With climate talks going on in Paris, environmentalists are looking to Congress, worried that while the U.S. works to secure its image as an international leader on climate change, lawmakers will undercut it.

Michael Brune, executive director of the Sierra Club, assailed Congress in an op-ed published in The Huffington Post on Wednesday over environmentalists "suddenly having to divert their energy to deal with a threat from politicians back home."

Green groups contend a repeal of the ban would lead to an increase in production and, subsequently, the release of more greenhouse gas emissions.

Lifting the ban, producers argue, could balance out market distortions, create jobs, and spur more U.S. oil production, which has hit somewhat of a glut with falling oil prices. A repeal could also secure higher oil prices for companies -- something they haven’t seen since the summer of 2014 when prices were double what they are now.

As for the White House, it is not happy about lawmakers pursuing their own route to lift the ban, arguing that it should be left to the federal departments with jurisdiction.
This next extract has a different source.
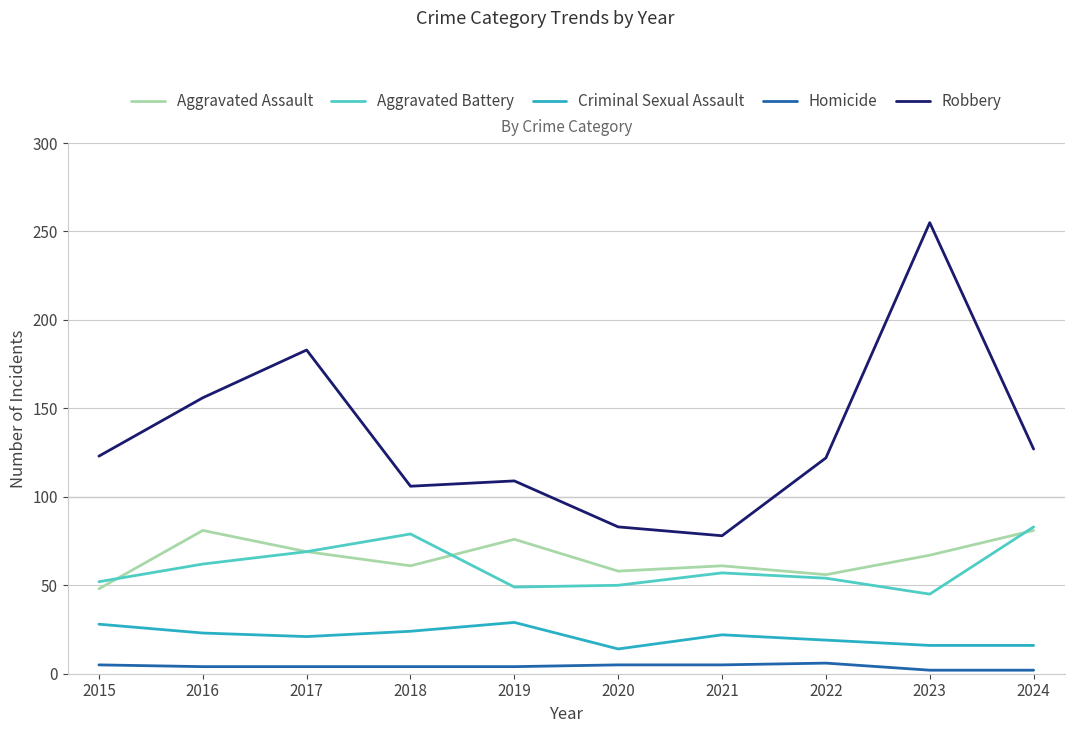

The Aggravated Assault series shows 44 at 2024. True or false?

False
Within the past year, the administration has allowed lifts on certain types of crude oil for several companies, leading many in Congress to think the president might have more of an appetite for repealing the ban outright.

In a press conference on Tuesday, White House press secretary Josh Earnest reiterated the administration’s position, but wouldn’t threaten a veto of the omnibus or tax extenders package if a provision lifting the decades-old ban on crude oil was tucked inside.